=== Records supplied ===

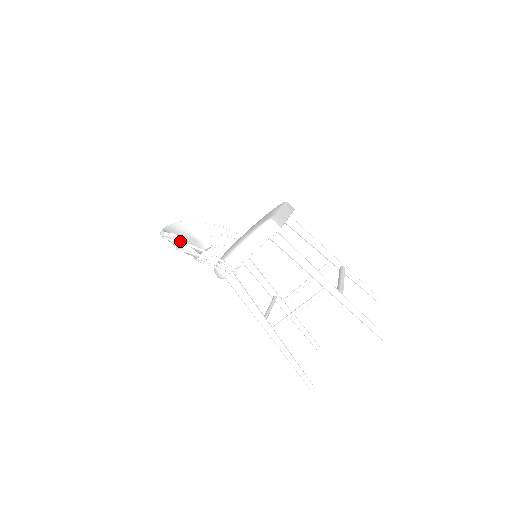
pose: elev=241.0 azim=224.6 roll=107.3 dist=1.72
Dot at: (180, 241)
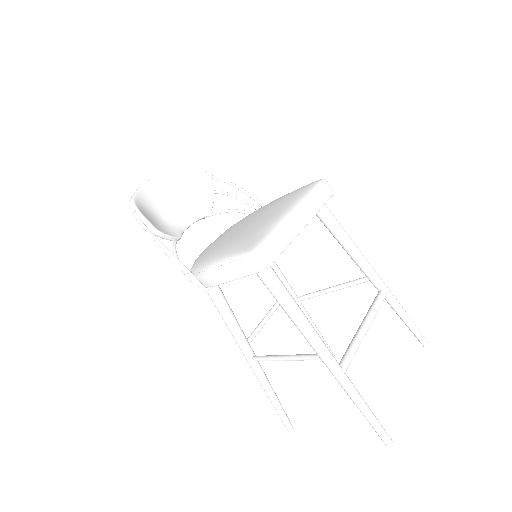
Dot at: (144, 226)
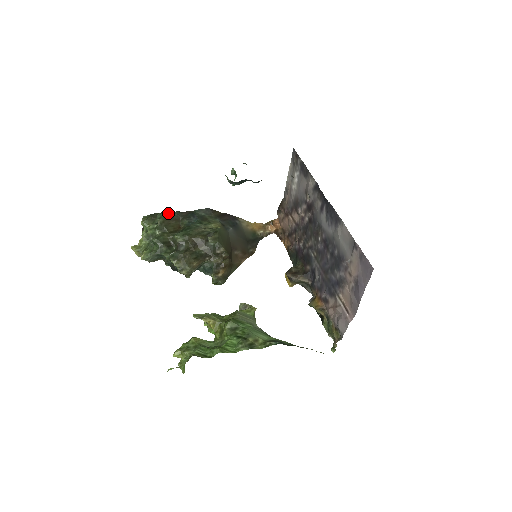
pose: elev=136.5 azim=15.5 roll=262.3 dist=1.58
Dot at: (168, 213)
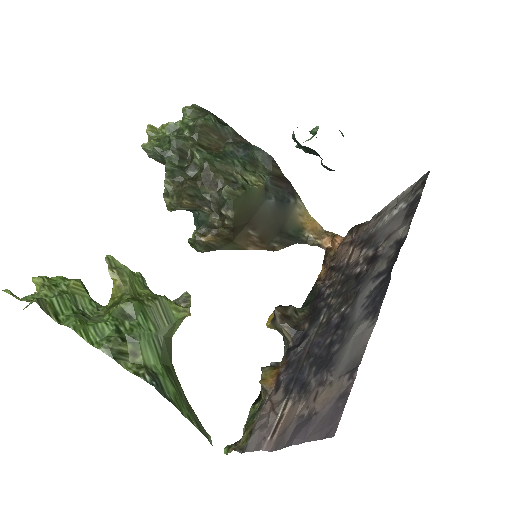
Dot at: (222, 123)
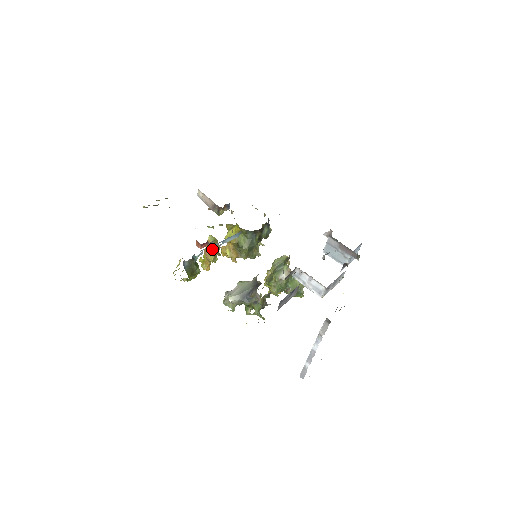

===
=== Records supplied ===

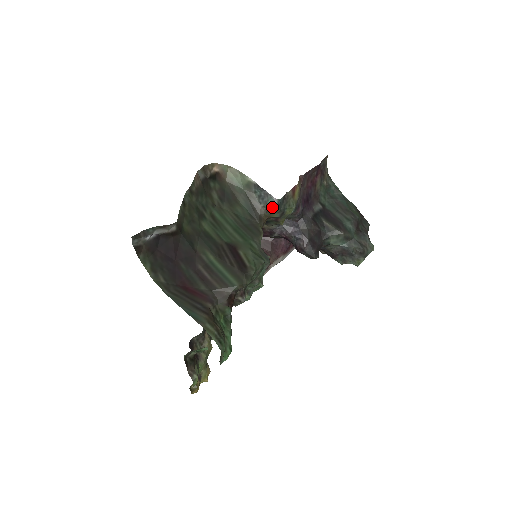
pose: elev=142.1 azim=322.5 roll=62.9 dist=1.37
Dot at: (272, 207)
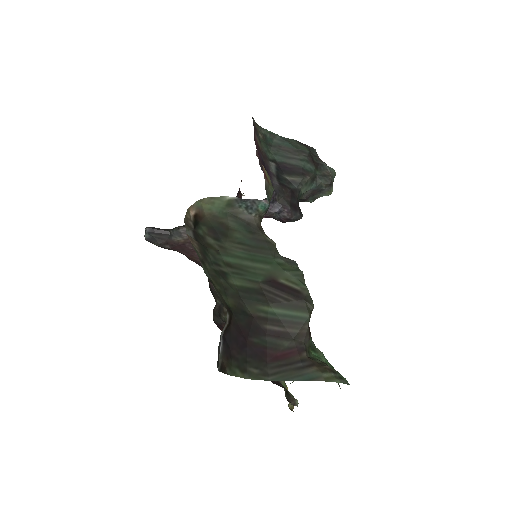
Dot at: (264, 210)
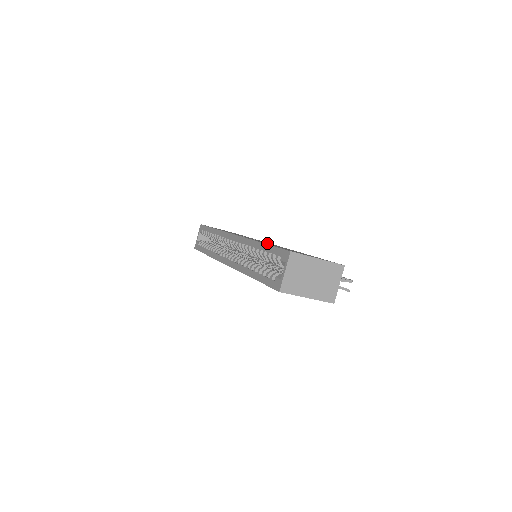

===

=== Work to be completed ===
Copy the lines of the records word for word, starting at the one containing "pose: elev=241.0 azim=224.6" and ending at the one containing "Dot at: (144, 226)", including both. Leave the pictures out.

=== Right answer ===
pose: elev=241.0 azim=224.6 roll=107.3 dist=1.72
Dot at: (180, 241)
Dot at: (144, 226)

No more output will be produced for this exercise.